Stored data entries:
:::::

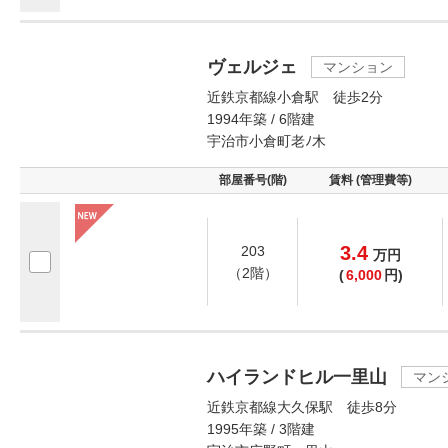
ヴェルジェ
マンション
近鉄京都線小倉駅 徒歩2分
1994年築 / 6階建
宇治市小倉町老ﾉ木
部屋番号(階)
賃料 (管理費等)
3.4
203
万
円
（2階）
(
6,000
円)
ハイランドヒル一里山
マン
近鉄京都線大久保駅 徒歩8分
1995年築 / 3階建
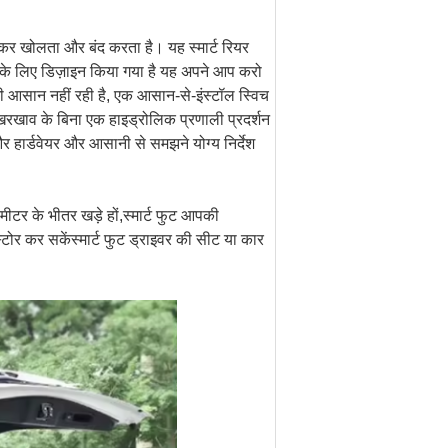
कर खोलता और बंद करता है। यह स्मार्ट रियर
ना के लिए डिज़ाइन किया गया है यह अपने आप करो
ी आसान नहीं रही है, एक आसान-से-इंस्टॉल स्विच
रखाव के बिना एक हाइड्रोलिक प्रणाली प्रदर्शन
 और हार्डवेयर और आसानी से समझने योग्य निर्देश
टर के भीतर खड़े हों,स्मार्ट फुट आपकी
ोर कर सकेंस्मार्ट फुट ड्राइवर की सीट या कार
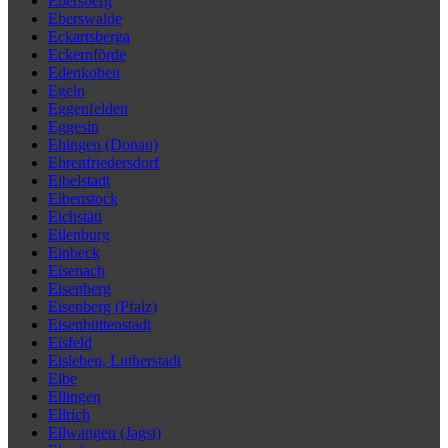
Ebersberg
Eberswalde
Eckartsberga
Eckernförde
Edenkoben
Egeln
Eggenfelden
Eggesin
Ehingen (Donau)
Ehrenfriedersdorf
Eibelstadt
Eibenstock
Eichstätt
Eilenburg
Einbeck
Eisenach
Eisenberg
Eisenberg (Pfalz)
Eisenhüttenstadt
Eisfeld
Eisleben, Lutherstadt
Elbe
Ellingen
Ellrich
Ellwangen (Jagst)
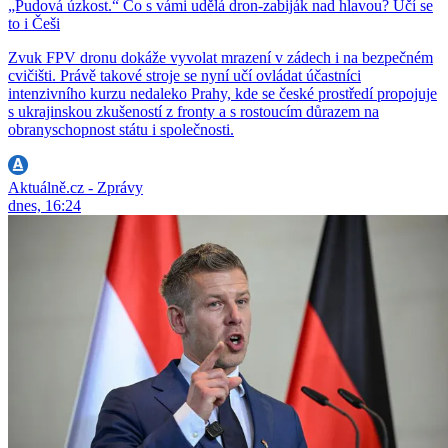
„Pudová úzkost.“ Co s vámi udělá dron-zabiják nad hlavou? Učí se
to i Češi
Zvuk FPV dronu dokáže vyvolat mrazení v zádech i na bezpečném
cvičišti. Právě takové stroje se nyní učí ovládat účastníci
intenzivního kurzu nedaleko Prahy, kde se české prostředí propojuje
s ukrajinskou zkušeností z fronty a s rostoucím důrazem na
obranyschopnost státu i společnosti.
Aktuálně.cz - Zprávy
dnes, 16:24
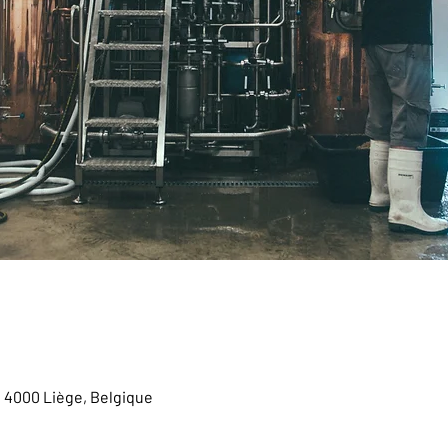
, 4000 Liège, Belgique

:::::

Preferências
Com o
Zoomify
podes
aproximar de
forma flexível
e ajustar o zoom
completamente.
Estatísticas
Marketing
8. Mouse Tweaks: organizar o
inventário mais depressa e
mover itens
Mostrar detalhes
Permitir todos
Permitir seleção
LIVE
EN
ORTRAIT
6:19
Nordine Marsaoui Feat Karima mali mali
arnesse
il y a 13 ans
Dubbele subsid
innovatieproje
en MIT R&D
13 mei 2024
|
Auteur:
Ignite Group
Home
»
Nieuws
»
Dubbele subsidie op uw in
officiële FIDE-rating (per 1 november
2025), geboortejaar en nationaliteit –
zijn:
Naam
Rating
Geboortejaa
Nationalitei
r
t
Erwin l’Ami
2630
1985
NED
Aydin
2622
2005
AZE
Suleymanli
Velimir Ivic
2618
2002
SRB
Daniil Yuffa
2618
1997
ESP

:::::

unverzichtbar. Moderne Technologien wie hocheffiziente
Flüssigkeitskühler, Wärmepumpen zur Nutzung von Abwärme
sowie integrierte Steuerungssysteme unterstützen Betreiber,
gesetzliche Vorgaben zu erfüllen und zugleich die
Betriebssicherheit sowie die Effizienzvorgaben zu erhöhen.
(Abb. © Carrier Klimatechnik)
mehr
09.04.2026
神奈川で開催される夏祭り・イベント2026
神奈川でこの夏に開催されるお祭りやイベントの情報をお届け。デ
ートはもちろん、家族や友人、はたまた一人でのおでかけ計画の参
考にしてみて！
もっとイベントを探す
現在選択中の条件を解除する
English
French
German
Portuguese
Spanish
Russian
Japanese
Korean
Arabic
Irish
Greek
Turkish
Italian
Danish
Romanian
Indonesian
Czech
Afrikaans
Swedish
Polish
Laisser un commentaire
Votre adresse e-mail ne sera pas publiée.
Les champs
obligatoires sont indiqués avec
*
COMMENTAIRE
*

:::::

### What the task asks
Find each line in the data above that contains the string "Dubbele", and copy those lines out.

### Result of the exercise
Dubbele subsid
Dubbele subsidie op uw in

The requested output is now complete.